Final answer:
The suitcase is dragged 1.125 meters before it is riding smoothly on the conveyor belt.
Step-by-step explanation:
To determine how far the suitcase is dragged before it is riding smoothly on the conveyor belt, we need to consider the frictional forces acting on the suitcase. The initial force between the suitcase and the conveyor belt is the force of gravity, which is equal to the weight of the suitcase, given by the equation Fg = m * g, where m is the mass of the suitcase (10 kg) and g is the acceleration due to gravity (9.8 m/s²).
The maximum static friction force can be found using the equation Ff = µs * N, where µs is the coefficient of static friction (0.50) and N is the normal force. In this case, the normal force is equal to the weight of the suitcase, so N = Fg. If the force required to overcome static friction is greater than the force of gravity, the suitcase will start moving.

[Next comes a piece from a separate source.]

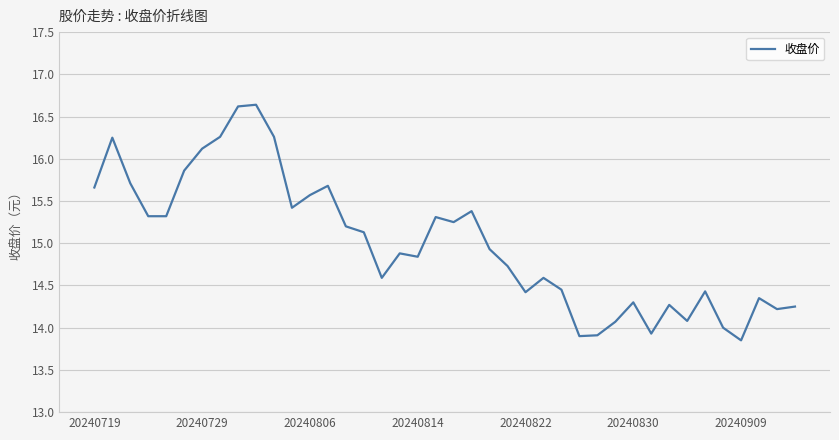

What is the maximum value shown in the chart?

16.6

Once the suitcase is moving, the force of friction becomes the kinetic friction force, which can be found using the equation Ff = µk * N, where µk is the coefficient of kinetic friction (0.20) and N is the normal force. The normal force is still equal to the weight of the suitcase, so N = Fg. The distance the suitcase is dragged before it is riding smoothly on the belt can be calculated using the equation d = (v² - u²) / (2 * a), where v is the final velocity (equal to the velocity of the conveyor belt, 1.5 m/s), u is the initial velocity (equal to 0 m/s), and a is the acceleration (equal to the acceleration due to friction).
Using the given values, we can solve for the distance: d = (1.5² - 0²) / (2 * 0.20 * 10) = 1.125 m. Therefore, the suitcase is dragged 1.125 meters before it is riding smoothly on the conveyor belt.